* Task instructions *
The word "item" marks the lines to keep; find each one in the data and copy it.

[[ Extracted material open ]]

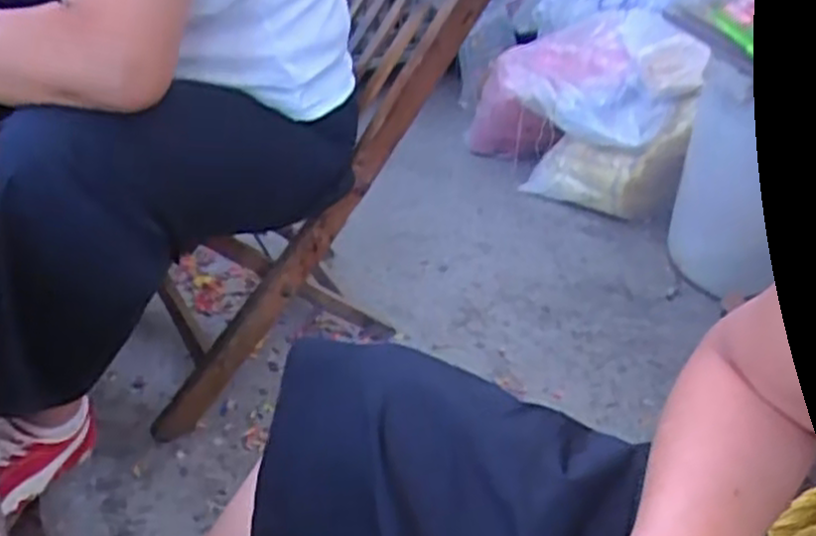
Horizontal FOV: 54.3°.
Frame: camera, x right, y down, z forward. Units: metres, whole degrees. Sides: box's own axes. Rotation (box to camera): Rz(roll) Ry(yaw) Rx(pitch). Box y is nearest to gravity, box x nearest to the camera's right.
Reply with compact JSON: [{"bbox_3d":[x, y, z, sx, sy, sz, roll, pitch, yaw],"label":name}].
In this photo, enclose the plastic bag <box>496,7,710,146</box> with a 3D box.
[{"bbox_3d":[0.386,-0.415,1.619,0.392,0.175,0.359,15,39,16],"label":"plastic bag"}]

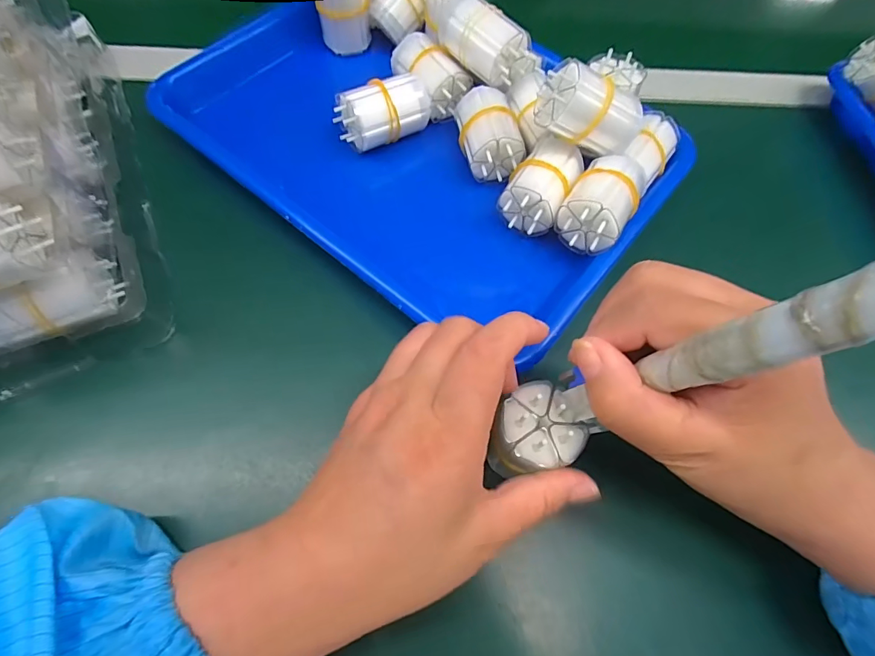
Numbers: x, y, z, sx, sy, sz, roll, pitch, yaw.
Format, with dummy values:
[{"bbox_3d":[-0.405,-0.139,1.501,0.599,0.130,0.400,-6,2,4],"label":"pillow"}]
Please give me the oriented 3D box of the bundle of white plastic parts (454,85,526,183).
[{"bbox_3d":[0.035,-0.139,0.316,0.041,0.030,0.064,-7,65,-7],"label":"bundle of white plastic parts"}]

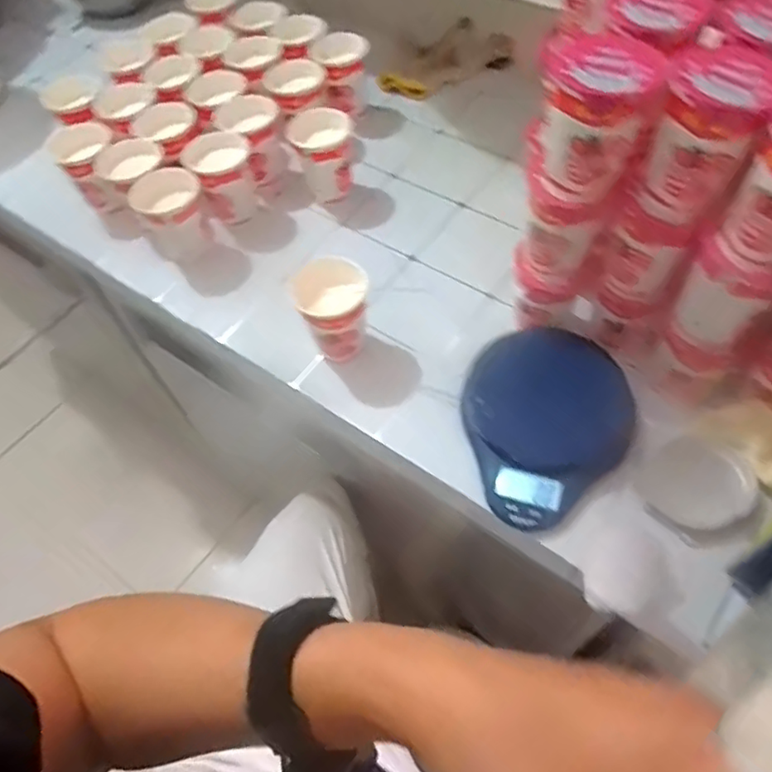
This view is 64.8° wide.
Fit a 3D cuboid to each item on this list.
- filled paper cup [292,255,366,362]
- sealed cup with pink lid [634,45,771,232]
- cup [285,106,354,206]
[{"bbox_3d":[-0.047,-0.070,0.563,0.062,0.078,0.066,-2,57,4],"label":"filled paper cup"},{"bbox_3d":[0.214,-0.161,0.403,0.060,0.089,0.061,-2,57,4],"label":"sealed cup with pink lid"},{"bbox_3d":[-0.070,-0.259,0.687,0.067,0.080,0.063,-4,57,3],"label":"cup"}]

[[ Extracted material closed ]]
[[ Extracted material open ]]

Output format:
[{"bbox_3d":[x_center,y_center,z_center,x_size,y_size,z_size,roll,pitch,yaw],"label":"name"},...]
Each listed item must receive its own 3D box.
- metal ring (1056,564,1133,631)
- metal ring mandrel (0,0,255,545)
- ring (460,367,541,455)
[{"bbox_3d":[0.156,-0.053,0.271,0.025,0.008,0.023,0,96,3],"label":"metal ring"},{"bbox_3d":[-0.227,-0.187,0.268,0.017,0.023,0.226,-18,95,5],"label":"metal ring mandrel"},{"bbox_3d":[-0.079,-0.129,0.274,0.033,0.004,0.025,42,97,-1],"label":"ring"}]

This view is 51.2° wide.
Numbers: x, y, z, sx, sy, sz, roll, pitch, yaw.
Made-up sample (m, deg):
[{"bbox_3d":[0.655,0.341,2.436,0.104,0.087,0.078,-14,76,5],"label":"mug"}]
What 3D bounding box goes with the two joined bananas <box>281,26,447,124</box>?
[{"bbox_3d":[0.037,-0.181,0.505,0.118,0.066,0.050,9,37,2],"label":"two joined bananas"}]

[[ Extracted material closed ]]

* Response *
Fit a 3D cuboid to each item on this list.
Each listed item must receive its own 3D box.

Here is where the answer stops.